Buckley’s dramatic rise from BBC talent search to the Golden Globes

Hamnet star leads the pack in race for awards alongside Marty Supreme actor Timothée Chalamet

Hollywood loves a victorious underdog narrative and Jessie Buckley, the actor from Killarney in County Kerry, looks set to come up with the goods at the 83rd Golden Globes tonight.

After her best actress award at the US Critics’ Choice awards last week, UK bookmakers make her the Globes favourite in the same category for her performance in Hamnet. She plays William Shakespeare’s wife in Chloé Zhao’s adaptation of Maggie O’Farrell’s novel about the death of the Bard’s beloved son.

Some odds place her at around 1/20, far ahead of closest rivals Renate Reinsve (Sentimental Value) and Jennifer Lawrence (Die My Love).

The films expected to dominate the Los Angeles ceremony are Paul Thomas Anderson’s One Battle After Another, which leads the pack with nine nominations, and the genre-bending Sinners. The actors tipped for honours include Timothée Chalamet, for Marty Supreme, and Wagner Moura (The Secret Agent).

O’Farrell was thrilled with Zhao’s casting of Buckley. “She is a dream Agnes, she does an incredible job inhabiting that character," she said.

Buckley, 36, was rejected by the Guildhall School of Music and Drama in London before appearing as a teenager on the BBC talent show I’d Do Anything, where she finished runner-up in a search for a Nancy in Oliver! The experience was punishing. “I hope young women are never again brutalised quite like what happened on that show,” she told Vogue.

She trained at Rada and has steadily built her success on stage and screen, earning acclaim for performances in Wild Rose, Tom Harper’s film about a Glasgow country singer, The Lost Daughter, Maggie Gyllenhaal’s adaption of Elena Ferrante’s psychological thriller, and as Sally Bowles opposite Eddie Redmayne in the 2021 West End revival of Cabaret, for which she won an Olivier Award.

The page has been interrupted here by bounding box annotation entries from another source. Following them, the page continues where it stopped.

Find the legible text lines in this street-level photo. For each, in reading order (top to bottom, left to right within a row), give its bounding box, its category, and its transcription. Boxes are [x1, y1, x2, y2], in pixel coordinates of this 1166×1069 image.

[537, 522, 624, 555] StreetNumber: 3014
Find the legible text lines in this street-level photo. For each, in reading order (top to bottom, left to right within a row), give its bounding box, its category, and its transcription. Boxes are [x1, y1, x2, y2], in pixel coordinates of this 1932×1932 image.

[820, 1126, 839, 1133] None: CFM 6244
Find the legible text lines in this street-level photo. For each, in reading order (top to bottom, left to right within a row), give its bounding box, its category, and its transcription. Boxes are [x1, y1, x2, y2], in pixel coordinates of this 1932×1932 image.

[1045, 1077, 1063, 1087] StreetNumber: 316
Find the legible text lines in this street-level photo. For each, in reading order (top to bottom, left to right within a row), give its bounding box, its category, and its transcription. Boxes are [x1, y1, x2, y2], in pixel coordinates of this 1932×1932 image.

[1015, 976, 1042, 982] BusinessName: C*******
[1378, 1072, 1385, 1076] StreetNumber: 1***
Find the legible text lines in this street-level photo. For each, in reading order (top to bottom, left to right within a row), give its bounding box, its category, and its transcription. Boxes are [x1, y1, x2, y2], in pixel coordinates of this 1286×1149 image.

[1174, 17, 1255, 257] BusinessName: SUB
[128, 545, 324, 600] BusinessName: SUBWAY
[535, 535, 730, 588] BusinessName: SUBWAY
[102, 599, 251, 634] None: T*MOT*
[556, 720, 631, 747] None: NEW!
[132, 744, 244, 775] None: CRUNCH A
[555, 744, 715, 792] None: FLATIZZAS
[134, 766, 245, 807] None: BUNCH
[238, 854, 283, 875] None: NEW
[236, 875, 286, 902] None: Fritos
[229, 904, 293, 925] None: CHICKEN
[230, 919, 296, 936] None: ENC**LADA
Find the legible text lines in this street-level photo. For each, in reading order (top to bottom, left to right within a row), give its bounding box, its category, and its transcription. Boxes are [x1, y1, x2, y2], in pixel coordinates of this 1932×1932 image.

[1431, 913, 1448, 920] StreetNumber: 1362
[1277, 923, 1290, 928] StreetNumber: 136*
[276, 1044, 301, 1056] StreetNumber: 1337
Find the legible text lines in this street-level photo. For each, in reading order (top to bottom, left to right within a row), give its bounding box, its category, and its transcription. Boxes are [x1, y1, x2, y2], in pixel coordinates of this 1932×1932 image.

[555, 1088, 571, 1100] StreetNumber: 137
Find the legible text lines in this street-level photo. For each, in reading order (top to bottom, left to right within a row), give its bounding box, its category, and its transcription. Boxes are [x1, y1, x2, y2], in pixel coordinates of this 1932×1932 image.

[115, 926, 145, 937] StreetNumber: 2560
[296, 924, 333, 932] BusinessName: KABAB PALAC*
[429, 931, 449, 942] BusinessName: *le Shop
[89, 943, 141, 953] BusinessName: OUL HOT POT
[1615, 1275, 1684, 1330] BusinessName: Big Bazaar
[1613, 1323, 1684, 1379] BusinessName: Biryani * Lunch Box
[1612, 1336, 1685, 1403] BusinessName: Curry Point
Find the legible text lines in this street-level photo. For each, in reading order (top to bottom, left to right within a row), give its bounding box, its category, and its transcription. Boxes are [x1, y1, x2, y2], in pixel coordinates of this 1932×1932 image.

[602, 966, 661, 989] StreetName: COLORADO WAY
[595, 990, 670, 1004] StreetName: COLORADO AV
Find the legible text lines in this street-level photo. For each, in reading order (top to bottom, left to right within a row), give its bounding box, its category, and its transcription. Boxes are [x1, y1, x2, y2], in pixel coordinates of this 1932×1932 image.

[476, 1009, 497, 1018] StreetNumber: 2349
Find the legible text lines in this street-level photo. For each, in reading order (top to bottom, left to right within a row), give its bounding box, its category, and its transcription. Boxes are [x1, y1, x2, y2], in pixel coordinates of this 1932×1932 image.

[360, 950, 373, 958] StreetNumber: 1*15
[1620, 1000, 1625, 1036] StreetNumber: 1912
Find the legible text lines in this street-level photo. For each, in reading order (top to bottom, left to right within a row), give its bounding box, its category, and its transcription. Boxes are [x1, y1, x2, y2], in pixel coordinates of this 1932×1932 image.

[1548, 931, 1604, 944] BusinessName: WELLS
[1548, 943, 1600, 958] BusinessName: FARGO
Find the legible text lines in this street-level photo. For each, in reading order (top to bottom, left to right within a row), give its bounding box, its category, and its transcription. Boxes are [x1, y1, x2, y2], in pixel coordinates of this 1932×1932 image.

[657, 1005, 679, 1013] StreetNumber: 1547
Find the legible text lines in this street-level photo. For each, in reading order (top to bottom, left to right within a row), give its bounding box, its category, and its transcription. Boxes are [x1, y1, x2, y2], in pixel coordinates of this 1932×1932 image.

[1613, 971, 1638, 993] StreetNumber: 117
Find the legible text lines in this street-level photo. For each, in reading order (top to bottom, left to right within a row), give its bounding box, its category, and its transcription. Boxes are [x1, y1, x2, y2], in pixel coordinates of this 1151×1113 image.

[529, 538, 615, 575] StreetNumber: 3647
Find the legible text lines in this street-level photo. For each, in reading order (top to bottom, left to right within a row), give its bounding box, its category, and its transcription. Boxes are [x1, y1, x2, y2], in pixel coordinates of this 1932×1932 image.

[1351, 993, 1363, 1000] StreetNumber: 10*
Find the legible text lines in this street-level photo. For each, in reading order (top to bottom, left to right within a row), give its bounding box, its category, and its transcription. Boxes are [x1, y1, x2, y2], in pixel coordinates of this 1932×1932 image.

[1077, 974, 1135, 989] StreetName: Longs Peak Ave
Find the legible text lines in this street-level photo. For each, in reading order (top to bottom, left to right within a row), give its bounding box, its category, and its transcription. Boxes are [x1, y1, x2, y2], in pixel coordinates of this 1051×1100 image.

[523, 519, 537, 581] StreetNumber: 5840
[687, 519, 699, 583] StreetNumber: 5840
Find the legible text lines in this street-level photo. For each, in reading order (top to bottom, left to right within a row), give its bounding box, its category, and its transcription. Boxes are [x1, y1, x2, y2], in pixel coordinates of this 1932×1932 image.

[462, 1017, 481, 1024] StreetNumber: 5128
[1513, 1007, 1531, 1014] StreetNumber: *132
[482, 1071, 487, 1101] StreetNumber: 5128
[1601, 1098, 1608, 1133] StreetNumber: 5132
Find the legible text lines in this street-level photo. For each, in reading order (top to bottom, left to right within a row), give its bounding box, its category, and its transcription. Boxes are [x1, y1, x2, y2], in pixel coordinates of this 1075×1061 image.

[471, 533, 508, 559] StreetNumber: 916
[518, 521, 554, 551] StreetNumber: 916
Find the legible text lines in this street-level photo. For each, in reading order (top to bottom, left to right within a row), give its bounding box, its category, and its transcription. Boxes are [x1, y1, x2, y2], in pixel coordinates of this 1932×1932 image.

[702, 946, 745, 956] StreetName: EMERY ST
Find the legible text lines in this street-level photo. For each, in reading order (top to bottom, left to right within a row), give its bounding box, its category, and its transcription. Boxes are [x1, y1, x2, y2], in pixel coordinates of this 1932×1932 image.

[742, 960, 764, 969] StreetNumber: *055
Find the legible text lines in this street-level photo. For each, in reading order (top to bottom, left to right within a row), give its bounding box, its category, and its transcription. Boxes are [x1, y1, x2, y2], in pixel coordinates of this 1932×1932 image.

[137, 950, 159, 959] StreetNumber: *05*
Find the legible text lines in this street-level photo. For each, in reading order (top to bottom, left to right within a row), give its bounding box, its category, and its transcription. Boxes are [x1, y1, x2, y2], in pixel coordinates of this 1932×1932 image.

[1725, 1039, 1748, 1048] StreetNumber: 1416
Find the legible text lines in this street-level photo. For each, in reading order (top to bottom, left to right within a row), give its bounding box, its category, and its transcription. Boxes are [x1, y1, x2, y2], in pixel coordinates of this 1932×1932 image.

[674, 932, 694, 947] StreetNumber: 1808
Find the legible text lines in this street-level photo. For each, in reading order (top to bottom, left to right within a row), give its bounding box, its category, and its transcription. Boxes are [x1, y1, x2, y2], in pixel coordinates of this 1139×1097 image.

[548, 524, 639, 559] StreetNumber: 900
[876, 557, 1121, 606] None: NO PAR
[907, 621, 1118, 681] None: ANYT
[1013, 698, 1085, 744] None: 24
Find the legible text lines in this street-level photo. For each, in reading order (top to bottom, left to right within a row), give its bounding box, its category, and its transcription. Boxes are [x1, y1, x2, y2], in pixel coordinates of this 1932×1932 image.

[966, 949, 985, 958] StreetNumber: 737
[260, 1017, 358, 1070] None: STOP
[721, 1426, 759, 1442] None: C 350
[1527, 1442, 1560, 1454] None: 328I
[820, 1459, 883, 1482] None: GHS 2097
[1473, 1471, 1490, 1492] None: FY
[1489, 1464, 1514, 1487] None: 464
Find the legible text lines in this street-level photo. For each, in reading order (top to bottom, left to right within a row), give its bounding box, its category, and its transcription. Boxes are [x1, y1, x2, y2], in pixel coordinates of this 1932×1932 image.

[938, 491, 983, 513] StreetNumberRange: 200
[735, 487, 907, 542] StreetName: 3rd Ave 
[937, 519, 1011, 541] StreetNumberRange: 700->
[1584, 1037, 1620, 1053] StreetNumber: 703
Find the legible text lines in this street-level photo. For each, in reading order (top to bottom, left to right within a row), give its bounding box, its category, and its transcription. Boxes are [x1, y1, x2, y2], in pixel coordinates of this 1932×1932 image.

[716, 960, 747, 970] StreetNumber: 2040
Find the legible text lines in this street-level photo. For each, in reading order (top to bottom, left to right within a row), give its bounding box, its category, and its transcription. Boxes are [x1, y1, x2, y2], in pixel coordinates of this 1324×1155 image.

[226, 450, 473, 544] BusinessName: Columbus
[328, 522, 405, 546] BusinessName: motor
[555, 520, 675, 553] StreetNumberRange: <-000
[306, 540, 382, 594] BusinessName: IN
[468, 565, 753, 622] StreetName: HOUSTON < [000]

In Hamnet, Buckley delivers a challenging performance as Agnes Hathaway. The visceral childbirth scenes and her expressions of grief after losing her only son were praised. Wendy Ide, The Observer’s film critic, called her a “force of nature” in the film. Her father, Tim Buckley, told the Irish Independent last week: “She makes me and the country proud.”